Остается упомянуть еще о великовозрастном реалисте-усаче Сергееве, юноше весьма музыкальном; мы привлекли его в качестве пианиста-импровизатора. Он не принадлежал к нашему кружку, но программа вечера требовала музыки, — разве без музыки и мелодекламации создашь подобающее «настроение»?
Наш гимназический заговор заключался в том, чтобы «разыграть» новоявленного поэта-декадента (никто из нас не знал его лично) в обстановке сугубо таинственной. Намечалось: сначала чтение в моей комнате сочиненных ad hoc стихов, прикровенных пародий, затем импровизация, конечно, выученная наизусть заранее, в стиле пифийного наития под звуки заглушенного пианино, наконец — холодный ужин с речами и с докладом о грядущем символизме.
Символизм… В эти годы только пробивались его российские побеги и каррикатурность некоторых из них была притчей во языцех. Не один Буренин потешался над однострочным стихотворением юноши Брюсова:
О, закрой свои бледные ноги…
Владимир Соловьев (не он ли, однако, родоначальник русского символизма?) увлекался своими пародиями на декадентов:
На небесах горят паникадила, А долу — тьма.
Ходила ты к нему иль не ходила? Скажи сама.
Нас, «гуревичей», особенно рассмешила и даже возмутила Добролюбовская книжица с претенциозно-спинозовским заголовком. До того Валерий Брюсов поместил стихи Добролюбова в тонком сборничке — «Русские символисты»… С мальчишеским задором решили мы проучить гениальничавшего автора «Natura naturaus». Какое непочтение к амстердамскому гению! Целое лето перед тем, в Медведкове, я пыхтел над «Этикой» Спинозы в русском переводе и проникся пиэтетом к великому еврею, а тут — какие-то мудрствования-выкрутасы недоросля, решившего, что он «всё постиг»! В городе к тому же ходили слухи о «уайльдизме» автора, о его франтовстве (гардения в петлице, яркие галстуки, черные лайковые перчатки) и о нравственной распущенности той клики декадентов, к какой он принадлежал…
Решено было заманить самозванного «Спинозу» в ловушку, — если попадется, литературный Петербург подымет его на смех… Ну, а если вышучивание не удастся? Что делать, на то и молодость, чтобы не бояться риска. Да и затея сама по себе соблазняла: целое театральное представление с распределением ролей, тщательной режиссурой, репетициями.
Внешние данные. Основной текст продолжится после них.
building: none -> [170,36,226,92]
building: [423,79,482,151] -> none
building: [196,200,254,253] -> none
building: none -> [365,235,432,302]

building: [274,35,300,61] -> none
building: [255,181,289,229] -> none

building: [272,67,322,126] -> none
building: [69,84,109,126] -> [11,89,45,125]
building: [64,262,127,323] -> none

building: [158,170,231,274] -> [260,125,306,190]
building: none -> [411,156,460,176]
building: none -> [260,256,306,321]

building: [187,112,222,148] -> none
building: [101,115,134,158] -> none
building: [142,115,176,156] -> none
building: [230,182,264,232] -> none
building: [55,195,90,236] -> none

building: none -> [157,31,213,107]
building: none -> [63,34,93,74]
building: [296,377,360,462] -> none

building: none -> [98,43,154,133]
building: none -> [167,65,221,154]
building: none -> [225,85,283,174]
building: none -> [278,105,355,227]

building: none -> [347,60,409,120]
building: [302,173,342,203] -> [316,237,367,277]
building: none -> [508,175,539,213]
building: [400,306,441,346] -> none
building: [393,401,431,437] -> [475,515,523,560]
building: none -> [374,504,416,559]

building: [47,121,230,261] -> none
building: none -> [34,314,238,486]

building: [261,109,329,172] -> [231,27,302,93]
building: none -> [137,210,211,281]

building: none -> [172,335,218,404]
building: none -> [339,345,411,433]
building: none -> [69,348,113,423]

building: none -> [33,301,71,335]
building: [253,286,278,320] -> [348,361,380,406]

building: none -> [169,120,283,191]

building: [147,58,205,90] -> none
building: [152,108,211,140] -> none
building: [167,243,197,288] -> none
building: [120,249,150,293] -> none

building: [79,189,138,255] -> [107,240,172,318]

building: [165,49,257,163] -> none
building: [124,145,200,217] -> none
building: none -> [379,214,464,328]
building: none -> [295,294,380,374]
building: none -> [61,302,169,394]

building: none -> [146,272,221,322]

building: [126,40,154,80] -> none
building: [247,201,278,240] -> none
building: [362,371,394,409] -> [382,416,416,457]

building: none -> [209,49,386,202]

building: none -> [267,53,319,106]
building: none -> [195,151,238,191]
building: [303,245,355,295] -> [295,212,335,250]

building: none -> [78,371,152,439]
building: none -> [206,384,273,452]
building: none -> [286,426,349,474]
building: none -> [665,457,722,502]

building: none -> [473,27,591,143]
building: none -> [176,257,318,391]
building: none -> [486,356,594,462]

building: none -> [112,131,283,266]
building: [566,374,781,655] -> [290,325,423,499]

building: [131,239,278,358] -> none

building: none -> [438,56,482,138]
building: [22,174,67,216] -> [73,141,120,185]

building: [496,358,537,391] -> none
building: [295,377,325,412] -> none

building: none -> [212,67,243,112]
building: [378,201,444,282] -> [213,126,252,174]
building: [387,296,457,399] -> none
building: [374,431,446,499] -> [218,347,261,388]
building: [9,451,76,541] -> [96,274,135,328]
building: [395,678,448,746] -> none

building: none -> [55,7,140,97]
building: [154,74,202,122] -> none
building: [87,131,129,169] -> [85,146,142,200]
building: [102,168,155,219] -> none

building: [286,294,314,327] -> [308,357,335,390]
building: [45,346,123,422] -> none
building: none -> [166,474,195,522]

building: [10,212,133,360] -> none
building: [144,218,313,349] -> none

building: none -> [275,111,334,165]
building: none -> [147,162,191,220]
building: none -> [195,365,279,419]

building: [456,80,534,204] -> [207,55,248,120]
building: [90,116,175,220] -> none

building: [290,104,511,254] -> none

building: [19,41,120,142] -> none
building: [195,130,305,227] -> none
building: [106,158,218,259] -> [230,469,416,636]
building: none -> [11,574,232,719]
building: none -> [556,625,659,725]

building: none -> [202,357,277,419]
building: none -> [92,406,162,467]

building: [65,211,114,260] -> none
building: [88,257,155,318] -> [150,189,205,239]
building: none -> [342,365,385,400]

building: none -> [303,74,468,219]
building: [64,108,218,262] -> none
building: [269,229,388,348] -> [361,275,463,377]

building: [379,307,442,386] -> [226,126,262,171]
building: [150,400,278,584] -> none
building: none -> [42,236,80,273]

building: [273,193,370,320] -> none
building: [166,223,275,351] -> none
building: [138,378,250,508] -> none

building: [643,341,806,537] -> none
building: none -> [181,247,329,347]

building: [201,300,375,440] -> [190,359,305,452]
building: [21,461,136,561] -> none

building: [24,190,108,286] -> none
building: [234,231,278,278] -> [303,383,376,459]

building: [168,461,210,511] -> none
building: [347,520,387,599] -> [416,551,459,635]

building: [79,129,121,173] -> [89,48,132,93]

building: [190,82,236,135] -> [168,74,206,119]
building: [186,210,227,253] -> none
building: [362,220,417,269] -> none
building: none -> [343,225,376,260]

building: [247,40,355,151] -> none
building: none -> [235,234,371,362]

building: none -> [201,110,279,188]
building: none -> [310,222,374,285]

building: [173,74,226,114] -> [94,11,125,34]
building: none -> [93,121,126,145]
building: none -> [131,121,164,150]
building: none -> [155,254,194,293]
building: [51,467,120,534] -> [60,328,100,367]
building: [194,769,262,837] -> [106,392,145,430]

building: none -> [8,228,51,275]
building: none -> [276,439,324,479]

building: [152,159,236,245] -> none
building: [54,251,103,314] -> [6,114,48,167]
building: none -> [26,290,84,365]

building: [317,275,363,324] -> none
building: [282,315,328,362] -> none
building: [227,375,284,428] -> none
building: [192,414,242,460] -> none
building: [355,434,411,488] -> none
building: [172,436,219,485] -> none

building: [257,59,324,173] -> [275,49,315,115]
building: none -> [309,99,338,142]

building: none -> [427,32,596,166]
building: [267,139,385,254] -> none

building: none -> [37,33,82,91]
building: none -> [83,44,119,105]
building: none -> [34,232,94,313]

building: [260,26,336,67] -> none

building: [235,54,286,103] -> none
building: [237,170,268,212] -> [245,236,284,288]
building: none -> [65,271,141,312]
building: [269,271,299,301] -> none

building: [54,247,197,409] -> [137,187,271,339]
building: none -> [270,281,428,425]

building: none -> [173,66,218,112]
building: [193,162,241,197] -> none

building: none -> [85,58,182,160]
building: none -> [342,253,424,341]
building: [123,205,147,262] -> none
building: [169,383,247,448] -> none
Главным режиссером оказался, само собой Паша Гайдебуров. Он отнесся к делу с присущей ему точностью. Рабочий кабинет мой (служивший мне и спальней) обратился в некую камеру-обскуру: стены, шкафы, полки с книгами были затянуты черной оберточной бумагой; в углу притаилось, невидимое за ширмами, пианино. Сочинены были к случаю стихи самые замысловатые, но без лишней утрировки. Читать решили перед специально сооруженным налоем с прикрепленной к нему толстой восковой свечкой, — лампы, тогда еще керосиновые, должны быть погашены. На налой «для настроения» решили положить череп, а чтобы сделать убедительнее стихотворную импровизацию, которой заканчивалась программа, достали что-то вроде треножника, — для вдохновительного дыма была припасена пачка «монашек».
Кузьмину мы поручили миссию дипломатическую: пригласить виновника торжества на его «чествование» и пригласить так, чтобы заранее настроить на лад возвышенный. В конце концов мы сами во время репетиций нашего «действа» увлеклись этим «театром», подчас забывая, что вся инсценировка не более, как мистификация: черная комната, мерцающая свеча на налое, череп, проникновенный бас Николая Михайловского и минорные аккорды Сергеева за ширмами — всё это как ни как действовало на воображение. Театр — всегда театр. И надо признать: исполнители оказались на высоте.
Добролюбов тотчас отозвался любезным письмом, но в стиле необычайном, с оборотами речи весьма своеобразными: почти перед каждым существительным стояло почему-то прилагательное «человеческий». Поражал и почерк — какой-то жирно-графический. Но смысл был ясен: благодарит, придет. Тот же Кузьмин взялся за ним заехать на дом, для верности.
Итак, занавес поднят. Действующие лица в сборе. Добролюбова я встретил как хозяин вечера, но ни с кем сразу не познакомил. Кузьмин усадил его рядом с собой на тахту.